There is so much going on between the opening and the third act that this film probably will necessitate a few viewings to take it all in. Even after numerous sittings there is a strong possibility that some of the cultural commentary contained within the film might be missed by non-Japanese audiences. For this reason a comparison to the films like “Suicide Club” and “Noriko’s Dinner Table” seems apropos.
This is not to say that there aren’t a number of universal themes that are explored. The aching loss of intimacy between mothers and children as they age apart and the problematic permutations of those feelings is at the center of much of the action. The tyranny of groupthink is given a hard look, as is the damage that ensues from adults misinterpreting teenagers’ needs and deeds. The open toxicity of children growing up without discipline and their tendency to rely on lionize/demonize thought patterns also plays a big role in “Confessions”

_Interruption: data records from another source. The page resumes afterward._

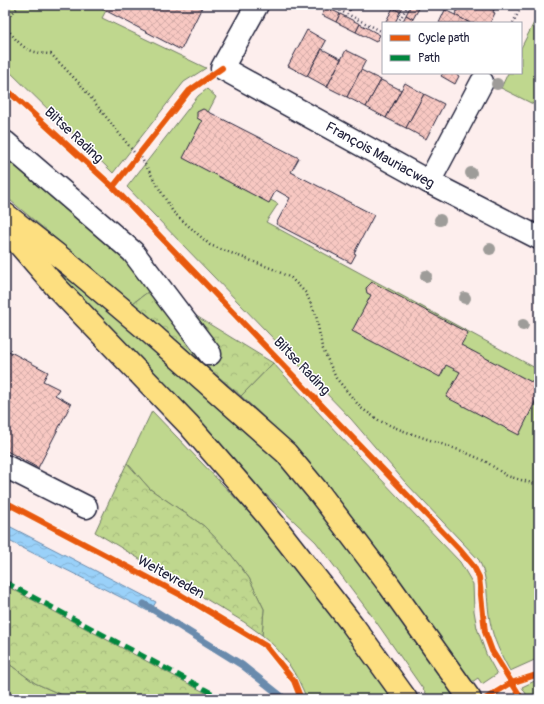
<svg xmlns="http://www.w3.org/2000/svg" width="544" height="704" font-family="Pangolin,sans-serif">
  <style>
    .green { fill: #bfd78e; stroke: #707c64 }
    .forest { fill: url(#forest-crowns); stroke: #707c64 }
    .water { fill: url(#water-waves); stroke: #6a8bad }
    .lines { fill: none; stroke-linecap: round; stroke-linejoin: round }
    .stream { stroke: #6a8bad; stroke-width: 7 }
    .building { fill: url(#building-cross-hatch); stroke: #22223b }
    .minor-casing { stroke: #22223b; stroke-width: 25 }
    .major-casing { stroke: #22223b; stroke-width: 25 }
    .path { stroke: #22223b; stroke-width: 2.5; stroke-dasharray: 1 3; stroke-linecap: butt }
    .minor { stroke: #fff; stroke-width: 22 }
    .major { stroke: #fddf80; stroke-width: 22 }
    .quiet { stroke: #00873e; stroke-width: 5; stroke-dasharray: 10 5; stroke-linecap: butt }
    .cycleway-casing { stroke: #fff; stroke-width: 8 }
    .cycleway { stroke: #e8590c; stroke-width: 6 }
    .tree { fill: #9e9c99 }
    .labels { text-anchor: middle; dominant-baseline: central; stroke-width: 3; stroke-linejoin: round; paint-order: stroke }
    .street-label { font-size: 14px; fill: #22223b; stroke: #fff }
  </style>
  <defs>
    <pattern id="forest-crowns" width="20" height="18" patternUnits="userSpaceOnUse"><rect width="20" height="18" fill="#bfd78e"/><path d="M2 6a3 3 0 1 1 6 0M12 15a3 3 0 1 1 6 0" fill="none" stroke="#a4b87b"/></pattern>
    <pattern id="water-waves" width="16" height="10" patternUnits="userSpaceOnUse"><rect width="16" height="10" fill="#9ad1f9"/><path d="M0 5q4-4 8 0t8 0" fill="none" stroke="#84b3d6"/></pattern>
    <pattern id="building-cross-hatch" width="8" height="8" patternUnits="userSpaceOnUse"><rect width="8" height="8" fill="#f8c8c2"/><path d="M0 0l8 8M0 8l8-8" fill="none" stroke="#d4aca8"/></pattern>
  </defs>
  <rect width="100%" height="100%" fill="#fdeeed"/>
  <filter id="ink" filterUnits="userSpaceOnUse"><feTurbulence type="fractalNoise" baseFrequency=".025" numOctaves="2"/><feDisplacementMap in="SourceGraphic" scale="8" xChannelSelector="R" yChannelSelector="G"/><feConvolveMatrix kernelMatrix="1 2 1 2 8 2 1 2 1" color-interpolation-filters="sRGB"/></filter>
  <g filter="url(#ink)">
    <g class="green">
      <path d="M5,5h104l-7,13 104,50 -22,14 -71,91 -108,-106z"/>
      <path d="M538,15l1,1v91l-38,-19 7,-15h13v-25z"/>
      <path d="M207,89l9,8 -30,57 92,50 -12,18 273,148v288l-29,13c-9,-16 -17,-32 -20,-50 -4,-21 -1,-41 -11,-61l-74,-78 -54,-63 -224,-232 71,-91z"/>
      <path d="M5,158l57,39 90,92 -19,14 -128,-107z"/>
      <path d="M67,274l209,182 61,76 118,161 -6,6h-19l-58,-83 -56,-74 -57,-54 -100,-108 -97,-100v-4z"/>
      <path d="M273,363l65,71 122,128 13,22 1,27 3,17 9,26 11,20 -15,10 -4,-6 -9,6c-70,-98 -137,-208 -228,-288z"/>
      <path d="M152,411l117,122 80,105 44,61h-86c-10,-24 -24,-48 -45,-64l2,-26 -15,-31 -20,-26 -25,-26 -54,-37 -23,-26z"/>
      <path d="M5,661l30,22 36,16h-66z"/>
      <path d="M539,679v20h-10l-7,-12z"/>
    </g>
    <g class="forest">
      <path d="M152,289l121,74 -32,33 -108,-93z"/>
      <path d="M127,463l23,26 54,37 25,26 20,26 15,31 -2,26 -18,-13 -149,-90z"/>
      <path d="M5,585l212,114h-146l-36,-16 -30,-22z"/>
    </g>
    <path class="water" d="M5,524l151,78 -6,10 -145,-73z"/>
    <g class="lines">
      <path class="stream" d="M144,604l98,61 39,31"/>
    </g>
    <g class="building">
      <path d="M95,5h108l-22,45z"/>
      <path d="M337,5h16l-3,6z"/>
      <path d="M394,5h10l-4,7 -7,-4z"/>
      <path d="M411,5h10l-8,14 -7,-4z"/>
      <path d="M460,5h24l10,5 -1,2 2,1 -5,10h-20l-15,-8z"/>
      <path d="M326,7l14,7 -4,8 -14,-7z"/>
      <path d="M393,8l7,4 -5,11h-10z"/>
      <path d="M445,10l10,5 15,8h-31z"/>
      <path d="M340,14l20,10 -4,8 -20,-10z"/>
      <path d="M406,15l7,4 -2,4h-9z"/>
      <path d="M360,24l20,11 -4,7 -20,-10z"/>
      <path d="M307,30l19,11 -19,35 -19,-10z"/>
      <path d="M322,49l19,10 -14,28 -20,-11z"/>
      <path d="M346,50l20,10 -19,37 -20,-10z"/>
      <path d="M361,70l20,10 -15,27 -19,-10z"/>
      <path d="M443,73h11l5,3 -4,8 -14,-8z"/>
      <path d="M381,80l20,10 -15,28 -20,-11z"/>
      <path d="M405,83l19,11 -18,34 -20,-10z"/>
      <path d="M424,94l20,10 -18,35 -20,-11z"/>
      <path d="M203,109l96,49 -8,14 83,43 -20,38 2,1 -5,9 -75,-39 14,-26 -14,-8 -7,13 -86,-45 19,-37 -5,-3v-6z"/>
      <path d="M372,282l96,51 -7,12 78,41v8l-20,41 -73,-38 14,-25 -14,-7 -6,12 -88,-46 19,-36 -4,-2 -1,-5z"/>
      <path d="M5,349l43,23 -5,9 16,8 -4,6 16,9 -33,64 -33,-18z"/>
    </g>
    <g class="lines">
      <defs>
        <g id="minor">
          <path d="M257,5l-35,63 207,114 110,56"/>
          <path d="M5,142l128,110 77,102"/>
          <path d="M429,182l53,-100"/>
          <path d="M5,466l81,41"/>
        </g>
        <g id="major">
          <path d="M5,214l65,51 77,65 139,123 34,41 69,91 81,114"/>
          <path d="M5,228l52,60 132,137 77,89 86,110 54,75"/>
        </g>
      </defs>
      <use href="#minor" class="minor-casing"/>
      <use href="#major" class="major-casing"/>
      <g class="path">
        <path d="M329,5l54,27"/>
        <path d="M5,21l15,-16"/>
        <path d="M398,23l10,-18"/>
        <path d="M513,23l9,-18"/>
        <path d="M5,26c15,19 20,27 46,28l29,30 57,72"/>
        <path d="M139,154l34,58 37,33 63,24 18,9 15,15 10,22 6,32 14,31 25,30 19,13 21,9 61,21 23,10 22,15 32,9"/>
      </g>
      <use href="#minor" class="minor"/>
      <use href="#major" class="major"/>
      <path class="quiet" d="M5,582l218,117"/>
      <defs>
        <g id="cycleway">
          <path d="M5,88l108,99 346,362 15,18 5,10 6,55 7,19 30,48"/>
          <path d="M113,187l76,-96 33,-23"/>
          <path d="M5,502l176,93 85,51 28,35 7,18"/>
          <path d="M485,699l26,-16 28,-9"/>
        </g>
      </defs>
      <use href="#cycleway" class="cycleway-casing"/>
      <use href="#cycleway" class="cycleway"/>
    </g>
    <g class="tree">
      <circle cx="497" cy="84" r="6"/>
      <circle cx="471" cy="173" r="6"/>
      <circle cx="440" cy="220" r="6"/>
      <circle cx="490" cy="249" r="6"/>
      <circle cx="426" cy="276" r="6"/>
      <circle cx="465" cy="298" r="6"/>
      <circle cx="523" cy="325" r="6"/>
    </g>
  </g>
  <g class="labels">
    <g class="street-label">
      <text transform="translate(74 135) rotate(43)">Biltse Rading</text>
      <text transform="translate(380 155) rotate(29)">François Mauriacweg</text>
      <text transform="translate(302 366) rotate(46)">Biltse Rading</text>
      <text transform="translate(171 577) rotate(29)">Weltevreden</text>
    </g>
  </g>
  <rect width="544" height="704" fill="none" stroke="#fff" stroke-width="20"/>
  <rect x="10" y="10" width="524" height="684" fill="none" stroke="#22223b" stroke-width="1.5" filter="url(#ink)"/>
  <rect x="382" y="22" width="140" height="52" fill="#ffffff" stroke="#a7a7b1"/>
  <rect x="390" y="35" width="20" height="6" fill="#e8590c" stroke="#a7a7b1"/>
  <text x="418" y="42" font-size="12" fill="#22223b">Cycle path</text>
  <rect x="390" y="55" width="20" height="6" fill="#00873e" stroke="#a7a7b1"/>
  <text x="418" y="62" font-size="12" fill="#22223b">Path</text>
</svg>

If I have complaints about this film, they are minor. The shooting is beautiful but there are short passages where it feels a little “CSI” or even “Grey’s Anatomy”. Some of the reason for this is probably that the slickness of the color choices and camera work when married to a soundtrack full of atl-rock darlings occasionally produces a bit more melodrama than simple, powerful pathos. But on the whole this movie is just too well orchestrated and mannered to get stuck in contrived emotionality. The other complaint I have is that there is a lot of expository dialog that is utilized to bring the plot to it's endpoint. In a lesser director’s hand this might have been a terminal flaw, but here it is well handled and might almost escape notice because the painterly style the visuals keeps the audience invested in solving the puzzle, even when reading long dialog segments.

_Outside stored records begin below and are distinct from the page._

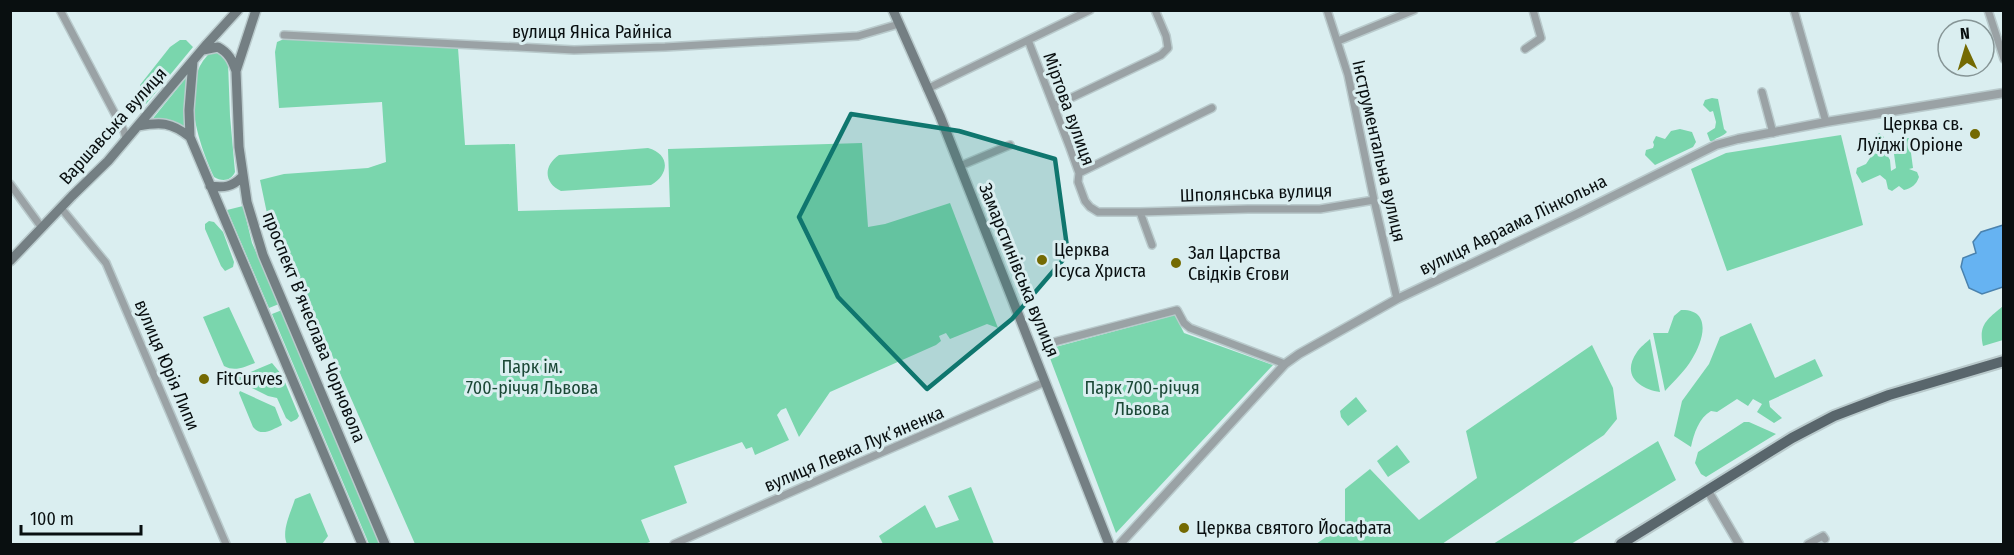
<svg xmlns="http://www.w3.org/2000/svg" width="2014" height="555" font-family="'Fira Sans Condensed',sans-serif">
  <rect width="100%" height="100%" fill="#daeef0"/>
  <path fill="#7ad6ad" d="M 284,39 L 458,48 L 465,145 L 515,144 L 518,211 L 670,207 L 668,149 L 862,143 L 868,227 L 885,224 L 950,203 L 998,328 L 987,324 L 950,339 L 946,333 L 939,336 L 941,341 L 936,345 L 830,392 L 799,437 L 786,408 L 781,410 L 777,415 L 789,440 L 755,455 L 752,447 L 746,449 L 742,442 L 674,466 L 687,503 L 641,520 L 650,542 L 644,544 L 415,544 L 303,289 L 282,257 L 269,223 L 260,180 L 284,174 L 368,168 L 386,162 L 382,102 L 279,108 L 275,52 L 277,42 Z
    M 180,40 L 186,40 L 193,47 L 146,104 L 141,98 L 140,85 L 170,47 Z
    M 212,51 L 222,53 L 228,63 L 230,116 L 235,172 C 231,181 222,182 214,177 C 198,142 177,81 212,51 Z
    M 189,74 L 186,88 L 186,127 L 170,122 L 150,122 Z
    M 1712,98 L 1718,99 L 1724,129 L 1727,132 C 1722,137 1717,137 1713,141 L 1710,141 L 1707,133 L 1715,128 L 1716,122 L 1713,111 L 1710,112 L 1703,105 L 1705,100 Z
    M 1680,129 L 1692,132 L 1696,142 L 1693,147 L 1655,165 L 1645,155 L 1646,150 L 1653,148 L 1654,145 L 1653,142 L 1656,136 L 1665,139 L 1671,131 Z
    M 1879,133 L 1884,137 L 1882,146 L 1890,160 L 1891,171 L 1896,168 L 1892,140 L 1909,138 L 1913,168 L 1909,169 L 1917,172 L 1919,177 C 1916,185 1912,188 1904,190 L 1899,186 L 1892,191 L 1888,189 L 1886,180 L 1880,175 L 1862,183 L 1856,173 L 1857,168 L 1866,164 L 1870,158 L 1868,147 Z
    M 1841,135 L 1863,225 L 1727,271 L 1691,169 L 1726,153 Z
    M 648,148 C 670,154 670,174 651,185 L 561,191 C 544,183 543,166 559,155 Z
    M 243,206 L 252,243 L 279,304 L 269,308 L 227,210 Z
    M 209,221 L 214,222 L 223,232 L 234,262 L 233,267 L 225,271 L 221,266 L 205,229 L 205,224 Z
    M 2003,306 L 2003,340 L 1983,346 C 1978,324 1988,319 2003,306 Z
    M 229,307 L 255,363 C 244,367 235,372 224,366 L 203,317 Z
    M 282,310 L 381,544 L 369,544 L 272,314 Z
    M 1681,310 C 1713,309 1703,342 1692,359 C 1685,371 1674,381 1665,391 L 1653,333 L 1668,333 L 1674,316 Z
    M 1175,315 L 1184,333 L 1273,365 L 1116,533 L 1045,345 L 1048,349 Z
    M 1751,323 L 1775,378 L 1815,359 L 1823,376 L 1769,401 L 1770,407 L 1782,418 L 1774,423 L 1757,412 L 1762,404 L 1753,399 L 1748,406 L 1737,399 L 1717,412 L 1711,411 C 1699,418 1694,433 1691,447 L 1674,436 L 1682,401 L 1709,364 L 1720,337 Z
    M 1650,339 L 1660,392 C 1639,389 1621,375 1637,352 C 1640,347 1646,343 1650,339 Z
    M 1592,345 L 1613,388 L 1617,419 L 1604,435 L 1442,544 L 1316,544 L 1345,524 L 1345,489 L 1370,469 L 1419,520 L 1477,478 L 1466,431 Z
    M 272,363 L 282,375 L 299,416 L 297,419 L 291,422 L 286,418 L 277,398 L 268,396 L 234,379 Z
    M 240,391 L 275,407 L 282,425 C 272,430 261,437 253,427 L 239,393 Z
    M 1356,397 L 1367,411 L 1348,426 L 1341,417 L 1340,411 Z
    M 1744,422 L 1749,422 L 1776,434 L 1706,477 L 1701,474 L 1695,463 L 1698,452 Z
    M 1658,441 L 1676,480 L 1571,544 L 1493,544 Z
    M 1397,445 L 1410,462 L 1388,477 L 1377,461 Z
    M 971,487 L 994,544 L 883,544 L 879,536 L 925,505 L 936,528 L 959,520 L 948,496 Z
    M 310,493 L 328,536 L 322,544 L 287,544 C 281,531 291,512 295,499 Z"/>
  <path fill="#66b3f2" stroke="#4a82ae" stroke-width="1.5" d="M 2003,225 L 2003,287 L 1982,294 L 1969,288 L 1961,267 L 1963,258 L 1976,253 L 1973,242 L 1981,232 Z"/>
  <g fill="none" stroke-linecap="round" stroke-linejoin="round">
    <defs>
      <path id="minor" d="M 60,10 L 124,131 L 126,139
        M 1327,10 L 1348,75 L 1374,200 L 1397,299
        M 1794,10 L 1826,122
        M 1988,10 L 2004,59
        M 284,35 L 574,50 L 665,47 L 858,36 L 899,24
        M 1028,40 L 1070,148 L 1079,173 L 1078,182 L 1085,201 L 1090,207 L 1098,212 L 1140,212 L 1152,245
        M 1338,41 L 1414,10
        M 1525,49 L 1541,38 L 1533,10
        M 927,89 L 1090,10
        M 1762,92 L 1773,133
        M 1054,106 L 1161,55 L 1168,48 L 1166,36 L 1155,10
        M 960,166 L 1010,145
        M 1079,173 L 1212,108
        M 10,184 L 42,228
        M 61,208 L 106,263 L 226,544
        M 1140,212 L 1248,209 L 1320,209 L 1374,200
        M 1054,342 L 1177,310 L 1184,323 L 1190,328 L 1285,364
        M 674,544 L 839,471 L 1045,382
        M 1808,544 L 1823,536 L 1825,539"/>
      <path id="tertiary" d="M 1708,491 L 1739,544
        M 1120,544 L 1285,364 L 1299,354 L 1397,299 L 1579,213 L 1716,145 L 1738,139 L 1826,122 L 2004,93"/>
      <path id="secondary" d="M 256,10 L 236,71 L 239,147 L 247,202 L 263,255 L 385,544
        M 893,10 L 940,116 L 1109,544
        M 203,50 L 218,47 C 229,53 232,60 236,71
        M 193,61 L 189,110 L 190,137 L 362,544
        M 138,126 C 161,122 171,122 190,137
        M 210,186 C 224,188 232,187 242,177
        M 10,261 L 72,196 L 108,161 L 207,44 L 238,10"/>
      <path id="primary" d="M 1621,544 L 1792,438 L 1834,416 L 1889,395 L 2004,361"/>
    </defs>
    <use href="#minor" stroke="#b9cacc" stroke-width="10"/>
    <use href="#tertiary" stroke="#b9cacc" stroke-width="11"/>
    <use href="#secondary" stroke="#b9cacc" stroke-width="12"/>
    <use href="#primary" stroke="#b9cacc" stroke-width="14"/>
    <use href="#minor" stroke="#9aa2a5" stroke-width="7"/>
    <use href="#tertiary" stroke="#9aa2a5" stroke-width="8"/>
    <use href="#secondary" stroke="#747f83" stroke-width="9"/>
    <use href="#primary" stroke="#59666c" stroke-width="10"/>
  </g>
  <path fill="#0f766e" fill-opacity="0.2" stroke="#0f766e" stroke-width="4.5" stroke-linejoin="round" d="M 851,114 L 959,131 L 1055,159 L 1068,254 L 1012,319 L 927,389 L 838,297 L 799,217 Z"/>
  <g fill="#746a02" stroke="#daeef0" stroke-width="2">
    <circle cx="1975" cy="134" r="6"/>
    <circle cx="1042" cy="260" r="6"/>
    <circle cx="1176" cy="263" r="6"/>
    <circle cx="204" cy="379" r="6"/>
    <circle cx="1184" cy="528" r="6"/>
  </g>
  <g text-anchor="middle" stroke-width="6" stroke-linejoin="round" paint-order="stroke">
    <g font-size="18" fill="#090f10" stroke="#daeef0">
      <text x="592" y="38">вулиця Яніса Райніса</text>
      <text transform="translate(1069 109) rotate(70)" y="6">Міртова вулиця</text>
      <text transform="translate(113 126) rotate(-48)" y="6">Варшавська вулиця</text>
      <text transform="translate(1379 151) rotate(77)" y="6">Інструментальна вулиця</text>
      <text transform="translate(1256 193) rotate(-2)" y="6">Шполянська вулиця</text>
      <text transform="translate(1513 225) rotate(-26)" y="6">вулиця Авраама Лінкольна</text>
      <text transform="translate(1019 270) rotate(68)" y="6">Замарстинівська вулиця</text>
      <text transform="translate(314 327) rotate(68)" y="6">проспект Вʼячеслава Чорновола</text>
      <text transform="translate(167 365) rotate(67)" y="6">вулиця Юрія Липи</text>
      <text transform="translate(854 449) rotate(-23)" y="6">вулиця Левка Лукʼяненка</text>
    </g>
    <g font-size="18" fill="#090f10" stroke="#daeef0" text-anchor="start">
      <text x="1963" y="130" text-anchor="end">Церква св.<tspan x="1963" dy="21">Луїджі Оріоне</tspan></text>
      <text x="1054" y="256">Церква<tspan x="1054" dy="21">Ісуса Христа</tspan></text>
      <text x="1188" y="259">Зал Царства<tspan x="1188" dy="21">Свідків Єгови</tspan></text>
      <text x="216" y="385">FitCurves</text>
      <text x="1196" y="534">Церква святого Йосафата</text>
    </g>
    <g font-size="18" fill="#1b4836" stroke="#daeef0">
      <text x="532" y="373">Парк ім.<tspan x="532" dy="21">700-річчя Львова</tspan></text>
      <text x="1142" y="394">Парк 700-річчя<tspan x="1142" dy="21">Львова</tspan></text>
    </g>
  </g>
  <rect width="2014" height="555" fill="none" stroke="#090f10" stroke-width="24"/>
  <g transform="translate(1966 48) rotate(356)"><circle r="28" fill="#daeef0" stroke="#869596" stroke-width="1.5"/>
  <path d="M0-4.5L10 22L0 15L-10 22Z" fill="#746a02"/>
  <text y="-9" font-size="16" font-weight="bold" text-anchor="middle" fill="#090f10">N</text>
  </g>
  <path d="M21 525v9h120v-9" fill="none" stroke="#090f10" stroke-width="3"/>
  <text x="30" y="525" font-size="18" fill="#090f10" stroke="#daeef0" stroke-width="4.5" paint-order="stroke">100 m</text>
</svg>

Overall, I doubt I will see a better film this year. As it is, I am not sure how the Academy managed to pick 5 foreign films from last year that they thought were more deserving of recognition than this one. “Confessions” cements itself as a sensational piece of art by not giving the viewer any path to its conclusion that doesn’t require them to invest in the story and its characters. Who knows, maybe the film’s adherence to revenge film plot machinery hurt it in the Academy’s eyes. No matter, a film this good doesn’t need to garner the big hardware to be accepted as great. It will be deemed great on its merits; for taking risks, accessibly forwarding complex themes, and exemplifying amazing craftsmanship.